Penn Vet to help clear area shelters with mega-adoption event
Summer is often equated with relaxation and a slower pace. But for animal shelters, the long days of summer can be the most stressful of the year.
“The numbers are overwhelming,” says Brittany Watson, director of shelter medicine and community engagement at the School of Veterinary Medicine. “You have cats reproducing, kittens that need intensive amounts of care, foster families to train, and surrenders from people going away for the summer. A large municipal shelter might be taking in 70, 80, 90 cats a day during the summer, in addition to many dogs.”

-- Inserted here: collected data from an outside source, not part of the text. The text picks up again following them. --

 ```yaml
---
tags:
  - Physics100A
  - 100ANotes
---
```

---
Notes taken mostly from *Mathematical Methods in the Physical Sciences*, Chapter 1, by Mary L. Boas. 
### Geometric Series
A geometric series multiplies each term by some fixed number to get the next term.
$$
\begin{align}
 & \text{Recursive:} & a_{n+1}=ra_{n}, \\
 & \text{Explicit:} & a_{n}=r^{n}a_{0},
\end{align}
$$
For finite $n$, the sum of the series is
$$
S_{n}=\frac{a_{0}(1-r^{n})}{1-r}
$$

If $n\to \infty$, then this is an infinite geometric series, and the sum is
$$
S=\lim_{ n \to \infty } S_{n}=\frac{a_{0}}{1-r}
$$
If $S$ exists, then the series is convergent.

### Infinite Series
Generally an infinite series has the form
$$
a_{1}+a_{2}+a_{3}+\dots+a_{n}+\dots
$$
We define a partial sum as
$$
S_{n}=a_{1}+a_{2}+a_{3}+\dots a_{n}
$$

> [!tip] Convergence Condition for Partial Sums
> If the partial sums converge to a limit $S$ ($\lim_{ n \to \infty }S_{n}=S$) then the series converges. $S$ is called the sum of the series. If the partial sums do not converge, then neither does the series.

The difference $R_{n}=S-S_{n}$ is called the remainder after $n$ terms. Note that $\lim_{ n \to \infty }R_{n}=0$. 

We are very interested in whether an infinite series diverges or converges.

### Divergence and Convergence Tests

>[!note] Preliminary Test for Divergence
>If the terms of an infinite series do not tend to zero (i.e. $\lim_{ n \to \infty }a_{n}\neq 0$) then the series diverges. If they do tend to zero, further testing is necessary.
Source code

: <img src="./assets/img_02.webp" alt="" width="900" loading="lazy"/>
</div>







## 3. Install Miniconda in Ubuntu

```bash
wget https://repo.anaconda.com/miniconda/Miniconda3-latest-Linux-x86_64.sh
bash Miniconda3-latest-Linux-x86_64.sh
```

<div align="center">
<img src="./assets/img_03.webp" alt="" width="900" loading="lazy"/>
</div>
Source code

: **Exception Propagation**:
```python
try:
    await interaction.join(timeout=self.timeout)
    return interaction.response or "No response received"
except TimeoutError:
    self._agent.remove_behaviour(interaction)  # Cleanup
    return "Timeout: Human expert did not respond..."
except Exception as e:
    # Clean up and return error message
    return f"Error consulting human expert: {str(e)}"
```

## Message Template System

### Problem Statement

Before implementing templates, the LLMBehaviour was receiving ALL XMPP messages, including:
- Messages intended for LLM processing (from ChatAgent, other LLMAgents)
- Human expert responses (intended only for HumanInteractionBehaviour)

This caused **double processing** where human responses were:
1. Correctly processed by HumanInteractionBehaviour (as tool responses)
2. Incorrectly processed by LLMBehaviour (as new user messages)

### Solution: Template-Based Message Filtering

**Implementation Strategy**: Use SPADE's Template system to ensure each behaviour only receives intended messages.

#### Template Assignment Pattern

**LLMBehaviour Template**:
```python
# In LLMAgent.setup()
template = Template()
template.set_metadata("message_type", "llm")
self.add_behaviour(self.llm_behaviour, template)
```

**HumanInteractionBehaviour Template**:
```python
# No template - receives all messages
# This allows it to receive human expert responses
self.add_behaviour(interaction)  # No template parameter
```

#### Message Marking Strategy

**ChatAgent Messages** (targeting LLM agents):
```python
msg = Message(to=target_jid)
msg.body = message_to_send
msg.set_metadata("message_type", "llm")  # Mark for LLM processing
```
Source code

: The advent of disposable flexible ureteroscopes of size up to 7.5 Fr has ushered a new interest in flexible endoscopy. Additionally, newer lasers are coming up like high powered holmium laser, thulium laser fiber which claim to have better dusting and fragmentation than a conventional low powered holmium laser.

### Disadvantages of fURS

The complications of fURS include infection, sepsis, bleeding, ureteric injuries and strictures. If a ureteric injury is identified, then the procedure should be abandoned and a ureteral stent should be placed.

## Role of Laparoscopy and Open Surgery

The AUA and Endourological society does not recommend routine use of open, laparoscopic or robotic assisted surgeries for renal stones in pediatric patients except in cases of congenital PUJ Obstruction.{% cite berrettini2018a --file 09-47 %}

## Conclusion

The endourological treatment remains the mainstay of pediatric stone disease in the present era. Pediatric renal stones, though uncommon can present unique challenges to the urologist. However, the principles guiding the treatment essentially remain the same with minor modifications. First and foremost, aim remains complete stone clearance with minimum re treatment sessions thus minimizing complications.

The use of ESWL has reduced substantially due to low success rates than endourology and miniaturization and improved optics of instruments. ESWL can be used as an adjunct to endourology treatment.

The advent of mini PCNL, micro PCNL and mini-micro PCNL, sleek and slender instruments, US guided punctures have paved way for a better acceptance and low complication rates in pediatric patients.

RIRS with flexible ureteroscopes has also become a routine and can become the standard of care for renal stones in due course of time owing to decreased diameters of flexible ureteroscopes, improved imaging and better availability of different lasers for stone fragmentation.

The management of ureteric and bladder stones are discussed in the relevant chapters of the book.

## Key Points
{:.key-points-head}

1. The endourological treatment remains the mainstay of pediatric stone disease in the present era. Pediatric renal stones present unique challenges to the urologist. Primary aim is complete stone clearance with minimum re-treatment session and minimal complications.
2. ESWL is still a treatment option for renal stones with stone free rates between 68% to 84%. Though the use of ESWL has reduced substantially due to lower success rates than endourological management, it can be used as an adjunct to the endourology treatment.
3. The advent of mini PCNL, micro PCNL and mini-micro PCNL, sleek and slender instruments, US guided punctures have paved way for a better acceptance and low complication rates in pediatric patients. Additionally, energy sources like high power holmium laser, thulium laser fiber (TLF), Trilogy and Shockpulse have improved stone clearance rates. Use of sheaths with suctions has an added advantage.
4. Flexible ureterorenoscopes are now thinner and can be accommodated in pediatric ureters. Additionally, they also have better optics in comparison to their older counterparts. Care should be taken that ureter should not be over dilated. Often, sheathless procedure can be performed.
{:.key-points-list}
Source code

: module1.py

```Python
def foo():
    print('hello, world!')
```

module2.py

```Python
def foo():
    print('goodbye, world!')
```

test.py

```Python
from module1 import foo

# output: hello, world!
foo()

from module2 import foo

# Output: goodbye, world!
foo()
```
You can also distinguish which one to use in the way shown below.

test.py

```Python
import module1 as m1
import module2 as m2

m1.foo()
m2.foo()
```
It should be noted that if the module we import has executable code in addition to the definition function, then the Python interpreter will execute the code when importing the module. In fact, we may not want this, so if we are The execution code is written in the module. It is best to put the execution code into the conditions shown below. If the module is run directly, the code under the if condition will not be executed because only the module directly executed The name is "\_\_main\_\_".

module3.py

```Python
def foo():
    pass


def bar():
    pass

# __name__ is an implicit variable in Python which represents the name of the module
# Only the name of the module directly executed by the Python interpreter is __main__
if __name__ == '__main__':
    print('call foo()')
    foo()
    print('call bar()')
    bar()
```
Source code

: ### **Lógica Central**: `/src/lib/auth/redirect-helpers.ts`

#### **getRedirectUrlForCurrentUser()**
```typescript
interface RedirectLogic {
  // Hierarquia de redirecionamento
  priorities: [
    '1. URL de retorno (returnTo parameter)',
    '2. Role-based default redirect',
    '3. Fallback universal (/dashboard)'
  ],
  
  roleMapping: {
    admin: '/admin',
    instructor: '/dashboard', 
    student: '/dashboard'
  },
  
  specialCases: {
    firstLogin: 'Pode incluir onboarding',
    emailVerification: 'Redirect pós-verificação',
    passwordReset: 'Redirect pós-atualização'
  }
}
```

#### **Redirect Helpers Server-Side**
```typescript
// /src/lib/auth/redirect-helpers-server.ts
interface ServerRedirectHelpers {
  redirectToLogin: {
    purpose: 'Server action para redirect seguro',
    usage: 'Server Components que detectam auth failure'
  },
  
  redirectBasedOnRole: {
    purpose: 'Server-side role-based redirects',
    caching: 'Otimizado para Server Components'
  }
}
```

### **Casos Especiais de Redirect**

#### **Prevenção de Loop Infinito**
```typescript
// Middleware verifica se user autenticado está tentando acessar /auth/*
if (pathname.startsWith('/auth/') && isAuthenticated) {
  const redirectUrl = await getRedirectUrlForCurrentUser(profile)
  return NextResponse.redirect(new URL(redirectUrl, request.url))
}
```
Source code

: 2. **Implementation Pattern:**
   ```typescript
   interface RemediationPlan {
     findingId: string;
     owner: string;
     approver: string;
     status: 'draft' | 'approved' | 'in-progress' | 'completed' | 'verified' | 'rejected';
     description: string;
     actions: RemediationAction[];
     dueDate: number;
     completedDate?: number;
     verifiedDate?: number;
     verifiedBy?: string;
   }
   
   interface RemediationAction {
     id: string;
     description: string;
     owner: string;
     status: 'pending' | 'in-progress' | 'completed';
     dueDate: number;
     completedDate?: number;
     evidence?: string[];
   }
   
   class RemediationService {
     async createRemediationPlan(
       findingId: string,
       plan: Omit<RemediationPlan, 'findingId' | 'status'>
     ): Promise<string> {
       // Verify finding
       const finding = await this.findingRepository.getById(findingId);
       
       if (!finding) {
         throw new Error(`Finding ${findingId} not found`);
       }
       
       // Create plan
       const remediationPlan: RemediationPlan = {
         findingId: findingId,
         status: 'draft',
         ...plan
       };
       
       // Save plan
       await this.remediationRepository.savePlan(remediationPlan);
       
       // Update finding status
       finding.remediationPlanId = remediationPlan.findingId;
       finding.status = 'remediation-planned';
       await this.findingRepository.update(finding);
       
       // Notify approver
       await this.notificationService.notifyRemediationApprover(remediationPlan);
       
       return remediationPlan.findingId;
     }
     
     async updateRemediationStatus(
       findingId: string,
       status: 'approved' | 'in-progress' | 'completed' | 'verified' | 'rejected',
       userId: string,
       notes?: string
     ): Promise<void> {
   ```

To help alleviate the burden and place as many animals as possible in “forever homes,” Penn Vet is joining an effort organized by NBC10 and Telemundo62 to co-sponsor the “Clear the Shelters” event on Saturday, July 23, at more than 30 Philadelphia-area animal shelters. Adoption fees will be waived for all pets adopted during the initiative. In 2015, Clear the Shelters resulted in more than 1,000 pet adoptions in the Philadelphia area.
On the day of the event, veterinarians and veterinary students from Penn’s Shelter Medicine program will attend the event at a couple of participating locations to answer questions and provide hand-outs on such topics as vaccination schedules, the importance of visiting a veterinarian, and how to prepare to bring a pet home.
Watson urges those interested in adopting a pet to honestly consider their lifestyle when deciding what type of pet they want.
“For some people, a dog is a better fit, and for some it’s a cat,” she says. “It’s always exciting to get a new puppy, but it’s also overwhelming. Older dogs, which are more established in their personalities and activity levels, might be better choices for some people.”
She also suggests coming to the shelter with a set of questions for the staff, who know the adoptable animals best.
“Everyone wants to make a great match so we can create a strong human-animal bond and make sure that pet stays in its home,” Watson says.
In addition, while some people do not have the time, energy, or interest to adopt a pet, Watson says there are plenty of other ways to relieve the burden on animal shelters and help pets find a good home.
“If now is not the right time to adopt and you want to support the shelter, you can come and volunteer to walk dogs or play with them,” she says. “You can foster animals, which directly saves animals lives by freeing up space in the facility and by giving animals time to be adopted. Or you can donate to the shelter. All of these things are just as important as adopting.”